Tati Klingel: Ninguém da banda esperava por isso e foi algo muito positivo para conseguirmos divulgar nosso som em terras paulistas, que é considerado um polo musical e metalístico muito importante no nosso país. Nosso novo integrante da banda, Rafael Barcellos que nos inscreveu, sem muita pretensão, e assumiu toda a comunicação com a Kiss FM. No concurso tivemos contato com bandas e pessoas incríveis que tiveram muito cuidado ao passar um feedback para nós e que contribuíram para a nossa construção artística. A experiência foi ainda mais especial graças à incrível hospitalidade da Kiss FM e ao apoio incansável de Angie Ramms como roadie de palco. Somos imensamente gratos a eles.
FRS: Abrir para o Slaughter to Prevail foi um marco na carreira da Humanal. Como foi a recepção do público nesse show e o que mudou para vocês depois dessa apresentação?
Tati Klingel: Confesso que fiquei com muito receio antes de subir ao palco, e acho que todo(a) vocalista ficaria assim ao enfrentar um público do Alex Terrible. A energia do público era contagiante, tornando a nossa apresentação inesquecível. Teve a participação da Ross Mirabal fazendo a performance na "Echoes of Ether", a mesma que fez no clipe. Ela colocou no palco toda a expressão que a música tem, e o público ficou louco com esse momento. Ela é uma artista incrível e com uma performance de dança muito autêntica, muito autoral. Após o show conversei com muitas pessoas que assistiram e viraram fãs da banda. Ficamos muito gratos pela Xaninho Records pelo apoio para a nossa participação neste show, pois representar Curitiba na abertura de um show de uma banda russa era algo surreal para nós.

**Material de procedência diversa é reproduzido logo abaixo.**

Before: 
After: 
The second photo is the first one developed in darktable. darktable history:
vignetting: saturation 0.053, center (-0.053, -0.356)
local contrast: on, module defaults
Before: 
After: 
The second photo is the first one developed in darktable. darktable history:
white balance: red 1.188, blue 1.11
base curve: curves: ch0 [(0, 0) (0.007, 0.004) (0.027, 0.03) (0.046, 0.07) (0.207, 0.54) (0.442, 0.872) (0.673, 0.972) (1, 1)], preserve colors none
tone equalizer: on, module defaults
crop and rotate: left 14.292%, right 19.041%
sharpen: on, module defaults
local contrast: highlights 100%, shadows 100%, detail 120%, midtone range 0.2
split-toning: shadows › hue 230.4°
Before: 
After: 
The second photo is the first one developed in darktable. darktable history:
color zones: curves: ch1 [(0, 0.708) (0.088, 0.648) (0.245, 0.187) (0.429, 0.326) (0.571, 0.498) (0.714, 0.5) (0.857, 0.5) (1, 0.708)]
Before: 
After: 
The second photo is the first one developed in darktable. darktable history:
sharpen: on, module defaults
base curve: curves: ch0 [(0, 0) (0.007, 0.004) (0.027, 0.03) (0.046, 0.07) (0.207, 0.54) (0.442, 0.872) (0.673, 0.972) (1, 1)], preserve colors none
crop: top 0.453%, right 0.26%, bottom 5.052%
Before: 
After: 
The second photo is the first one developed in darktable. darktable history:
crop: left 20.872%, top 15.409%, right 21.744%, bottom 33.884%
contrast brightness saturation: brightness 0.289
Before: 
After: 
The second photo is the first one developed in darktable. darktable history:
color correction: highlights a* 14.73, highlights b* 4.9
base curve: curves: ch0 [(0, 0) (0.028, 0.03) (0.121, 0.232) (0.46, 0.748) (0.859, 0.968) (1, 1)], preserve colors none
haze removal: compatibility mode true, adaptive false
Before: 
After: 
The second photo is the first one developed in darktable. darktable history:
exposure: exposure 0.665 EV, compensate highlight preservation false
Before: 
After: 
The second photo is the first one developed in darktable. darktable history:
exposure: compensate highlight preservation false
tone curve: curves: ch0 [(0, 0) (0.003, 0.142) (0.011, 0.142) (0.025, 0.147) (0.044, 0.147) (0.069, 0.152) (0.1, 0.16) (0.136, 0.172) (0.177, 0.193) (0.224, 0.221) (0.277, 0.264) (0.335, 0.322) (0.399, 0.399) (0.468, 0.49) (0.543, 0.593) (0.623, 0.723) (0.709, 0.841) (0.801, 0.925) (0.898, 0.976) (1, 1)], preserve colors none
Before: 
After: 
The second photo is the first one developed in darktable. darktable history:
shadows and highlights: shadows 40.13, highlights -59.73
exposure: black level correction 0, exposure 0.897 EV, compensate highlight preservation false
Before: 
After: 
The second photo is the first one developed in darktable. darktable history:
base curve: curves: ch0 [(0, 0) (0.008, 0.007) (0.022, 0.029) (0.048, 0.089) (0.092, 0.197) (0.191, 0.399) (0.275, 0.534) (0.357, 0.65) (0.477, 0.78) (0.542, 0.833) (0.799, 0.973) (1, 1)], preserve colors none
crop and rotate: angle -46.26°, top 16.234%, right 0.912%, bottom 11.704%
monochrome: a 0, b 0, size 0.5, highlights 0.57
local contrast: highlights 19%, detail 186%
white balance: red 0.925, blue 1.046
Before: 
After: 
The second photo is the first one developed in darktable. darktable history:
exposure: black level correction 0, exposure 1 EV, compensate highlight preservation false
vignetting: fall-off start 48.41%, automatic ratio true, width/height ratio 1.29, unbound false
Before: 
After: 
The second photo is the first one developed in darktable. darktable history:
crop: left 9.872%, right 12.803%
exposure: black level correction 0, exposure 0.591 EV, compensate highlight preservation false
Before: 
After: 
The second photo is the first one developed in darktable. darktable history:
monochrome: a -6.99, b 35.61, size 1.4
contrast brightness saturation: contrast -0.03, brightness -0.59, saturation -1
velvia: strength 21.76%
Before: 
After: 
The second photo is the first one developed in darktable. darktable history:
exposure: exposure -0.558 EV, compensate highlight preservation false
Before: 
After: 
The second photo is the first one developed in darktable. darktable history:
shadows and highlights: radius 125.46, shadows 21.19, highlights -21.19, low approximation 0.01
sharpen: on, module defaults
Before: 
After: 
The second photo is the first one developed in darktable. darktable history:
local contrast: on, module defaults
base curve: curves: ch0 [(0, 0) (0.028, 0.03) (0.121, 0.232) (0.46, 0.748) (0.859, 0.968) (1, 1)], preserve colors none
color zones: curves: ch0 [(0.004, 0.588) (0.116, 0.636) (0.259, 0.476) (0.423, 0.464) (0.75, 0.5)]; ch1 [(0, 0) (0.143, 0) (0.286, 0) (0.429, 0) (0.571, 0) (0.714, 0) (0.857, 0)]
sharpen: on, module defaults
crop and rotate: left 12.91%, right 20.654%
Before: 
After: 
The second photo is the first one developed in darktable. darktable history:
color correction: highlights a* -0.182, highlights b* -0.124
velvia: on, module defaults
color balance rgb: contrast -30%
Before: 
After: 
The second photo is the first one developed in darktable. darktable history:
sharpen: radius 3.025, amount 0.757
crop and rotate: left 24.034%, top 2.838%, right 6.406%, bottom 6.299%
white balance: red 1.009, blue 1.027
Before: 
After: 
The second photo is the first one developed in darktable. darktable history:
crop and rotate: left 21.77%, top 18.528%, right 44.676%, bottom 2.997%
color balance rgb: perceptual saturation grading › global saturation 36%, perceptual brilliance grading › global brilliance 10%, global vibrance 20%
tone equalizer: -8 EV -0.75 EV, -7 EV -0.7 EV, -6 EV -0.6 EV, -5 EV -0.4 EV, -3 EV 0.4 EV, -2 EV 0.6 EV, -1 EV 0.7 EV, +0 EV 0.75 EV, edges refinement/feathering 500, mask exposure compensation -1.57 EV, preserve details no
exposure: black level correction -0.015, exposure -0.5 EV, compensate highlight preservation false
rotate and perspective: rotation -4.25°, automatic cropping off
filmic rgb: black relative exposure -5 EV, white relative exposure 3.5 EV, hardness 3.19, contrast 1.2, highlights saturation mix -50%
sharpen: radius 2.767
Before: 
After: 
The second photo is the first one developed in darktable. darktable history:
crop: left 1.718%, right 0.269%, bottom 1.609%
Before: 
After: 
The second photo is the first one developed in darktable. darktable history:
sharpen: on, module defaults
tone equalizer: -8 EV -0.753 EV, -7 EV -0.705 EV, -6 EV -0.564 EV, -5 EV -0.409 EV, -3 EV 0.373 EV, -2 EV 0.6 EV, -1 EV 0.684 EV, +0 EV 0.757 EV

FRS: Para concluir, o que os fãs podem esperar da Humanal nos próximos lançamentos?
Tati Klingel: A Humanal tem um significado: buscar um som que represente algo humano, algo visceral que explore a reflexão sobre nossas vidas. Nossas composições não são voltadas para o comercial, são verdades que instigam e que provocam nossa mente. Então, nossos fãs podem esperar algo completamente surreal e inimaginável para os próximos lançamentos. Nossa música não é apenas um produto, é uma arte que procura a verdade em nosso cerne. E como artista, sinto que estamos cumprindo nosso papel, que é gerar reflexão e mudança.